A team of researchers has identified a key metabolic enzyme that is required by the common malaria parasites at all stages of its life cycle for survival in humans.
Co-first author Marcus C. S. Lee, PhD, associate research scientist in microbiology and immunology at Columbia University Medical Center (CUMC) said the study is important because most anti malarials are effective at killing the parasites only as they circulate in the bloodstream. However, the parasites can hide in the liver for years before reemerging and triggering a relapse of the disease.
The other co-first author is Case W. McNamara, PhD, research investigator at the Genomics Institute for the Novartis Research Foundation. The study leaders are Elizabeth A. Winzeler, PhD, professor of pharmacology and drug discovery at University of California San Diego, and Thierry Diagana, head of Novartis Institute for Tropical Diseases in Singapore.
The enzyme, phosphatidylinositol 4-kinase (PI4K), was found by screening more than a million drug compounds against Plasmodium falciparum, the parasite responsible for the most lethal form of malaria. Using this screen, the researchers found a class of compounds known as imidazopyrazines, which are capable of killing several species of Plasmodium at each stage of the parasites’ life cycle in its vertebrate host.
The researchers identified the target of the imidazopyrazines by evolving parasite cell lines that were resistant against the drugs and then analyzing the parasites’ genomes for the changes responsible for conferring resistance. Those genetic changes pointed to the gene that encodes PI4K.
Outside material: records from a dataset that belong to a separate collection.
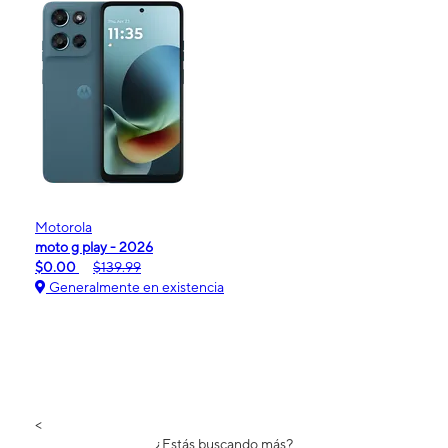
Motorola
moto g play - 2026
$0.00
$139.99
Generalmente en existencia
<
¿Estás buscando más?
The CUMC team, led by David Fidock, PhD, professor of microbiology and immunology and medical sciences (in medicine), used novel genetic tools to confirm that PI4K was being directly targeted by the imidazopyrazines.
Then, using cellular imaging, it was found that imidazopyrazines interfere with the function of PI4K on the parasite Golgi (the organelle that packages proteins for delivery to other cellular destinations). ”
The study is published in the journal Nature.